Visual Effects Supervisor Richard Bluff explains how the ILM team made Jon Favreau’s vision for season two of The Mandalorian a reality in this VFX reel. Their work included employing a cutting edge approach. The type of thing that has long made the studio a leader in the industry. From ILM:
“For its sophomore outing, Lucasfilm’s hit Disney+ series built upon the groundbreaking technical and artistic achievements accomplished during season one, combining traditional methodologies, with ever-advancing new technologies. The team also increased the physical size of the ILM StageCraft LED Volume which would again be used for over half of all scenes. This season also marked the debut of ILM’s state-of-the-art real-time cinema render engine called, Helios. The high-resolution, high-fidelity engine was used for all final pixel rendering displayed on the LED screens and offers unmatched performance for the types of complex scenes prevalent in today’s episodic and feature film production.”
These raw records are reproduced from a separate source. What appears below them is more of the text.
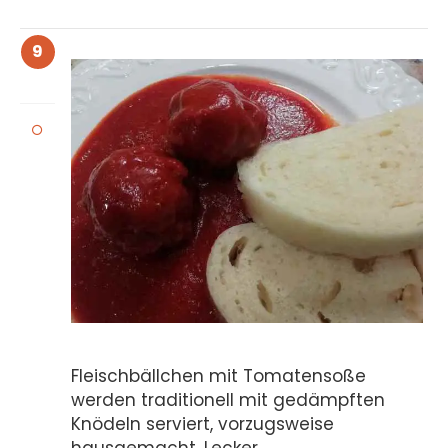
9
Fleischbällchen mit Tomatensoße
werden traditionell mit gedämpften
Knödeln serviert, vorzugsweise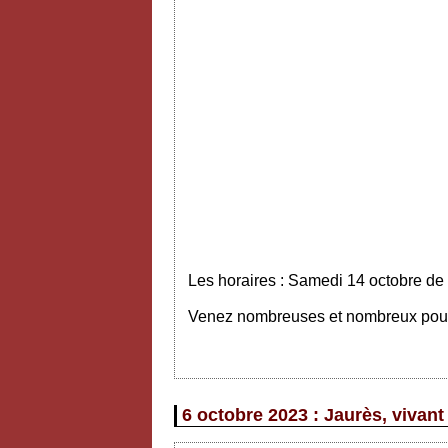
Les horaires : Samedi 14 octobre de
Venez nombreuses et nombreux pour v
6 octobre 2023 : Jaurès, vivant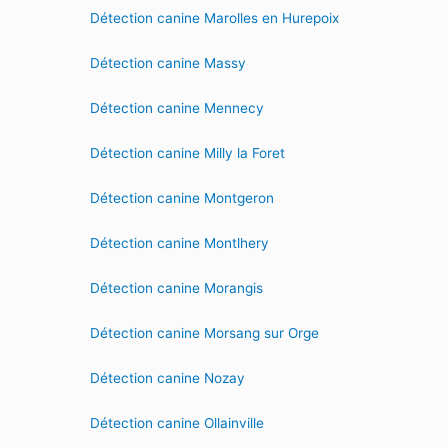
Détection canine Marolles en Hurepoix
Détection canine Massy
Détection canine Mennecy
Détection canine Milly la Foret
Détection canine Montgeron
Détection canine Montlhery
Détection canine Morangis
Détection canine Morsang sur Orge
Détection canine Nozay
Détection canine Ollainville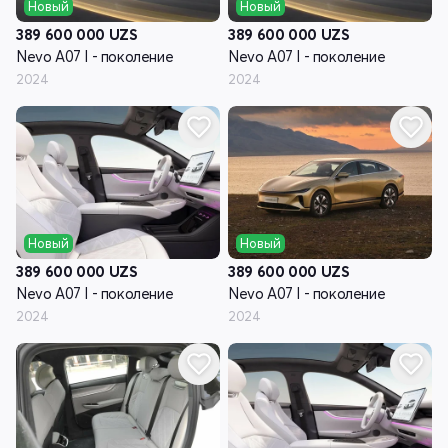
Новый
Новый
389 600 000
UZS
389 600 000
UZS
Nevo A07 I - поколение
Nevo A07 I - поколение
2024
2024
Новый
Новый
389 600 000
UZS
389 600 000
UZS
Nevo A07 I - поколение
Nevo A07 I - поколение
2024
2024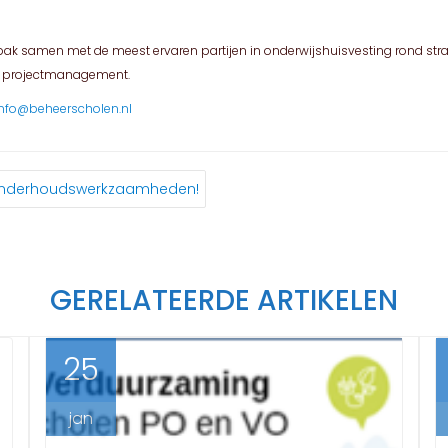
anpak samen met de meest ervaren partijen in onderwijshuisvesting rond s
en projectmanagement.
Info@beheerscholen.nl
 onderhoudswerkzaamheden!
GERELATEERDE ARTIKELEN
25
jan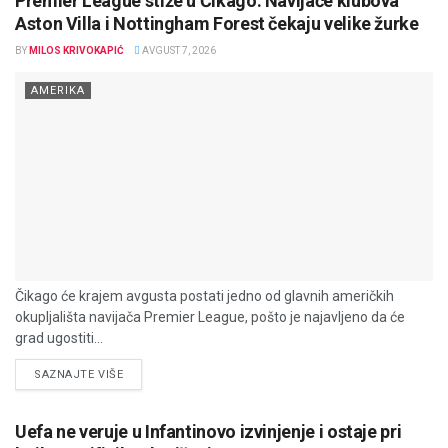
Premier League stiže u Čikago: Navijače klubova
Aston Villa i Nottingham Forest čekaju velike žurke
BY
MILOS KRIVOKAPIĆ
AVGUST 7, 2026
AMERIKA
Čikago će krajem avgusta postati jedno od glavnih američkih
okupljališta navijača Premier League, pošto je najavljeno da će
grad ugostiti...
DETAILS
SAZNAJTE VIŠE
Uefa ne veruje u Infantinovo izvinjenje i ostaje pri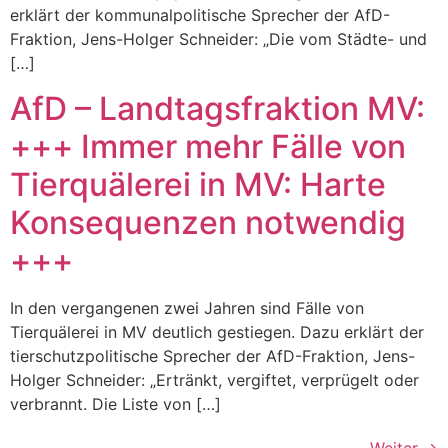
erklärt der kommunalpolitische Sprecher der AfD-
Fraktion, Jens-Holger Schneider: „Die vom Städte- und
[…]
AfD – Landtagsfraktion MV:
+++ Immer mehr Fälle von
Tierquälerei in MV: Harte
Konsequenzen notwendig
+++
In den vergangenen zwei Jahren sind Fälle von
Tierquälerei in MV deutlich gestiegen. Dazu erklärt der
tierschutzpolitische Sprecher der AfD-Fraktion, Jens-
Holger Schneider: „Ertränkt, vergiftet, verprügelt oder
verbrannt. Die Liste von […]
Weiter
→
But this inside look also shows how practical effects also played a huge role in the season. The series used “over 100 puppeteered creatures, droids, and animatronic masks” to bring its many creatures to life. That included a ten foot-high, rideable puppeteered Bantha. (Which we would like to borrow for Halloween please and thank you.) And, as we told you about before, the show also uses practical miniatures and motion control photography to make its ships fly. Even some of its terrestrial machines use stop motion animation. Like the Scrap Walker at the Karthon Chop Fields. ILM also turned to miniatures to help extend some of the many locations of The Mandalorian.
But that horrible Krayt dragon on Tatooine required a CGI build. Not that computer-generated special effects are necessarily any easier. We already know how hard it was for the series to render realistic-looking sand. But it also had to make a realistic-looking sand monster.
At the end of the day though it’s not important that some visual effects came from computers. While other came from practical means. It’s that we can’t tell the difference until we see a video like this.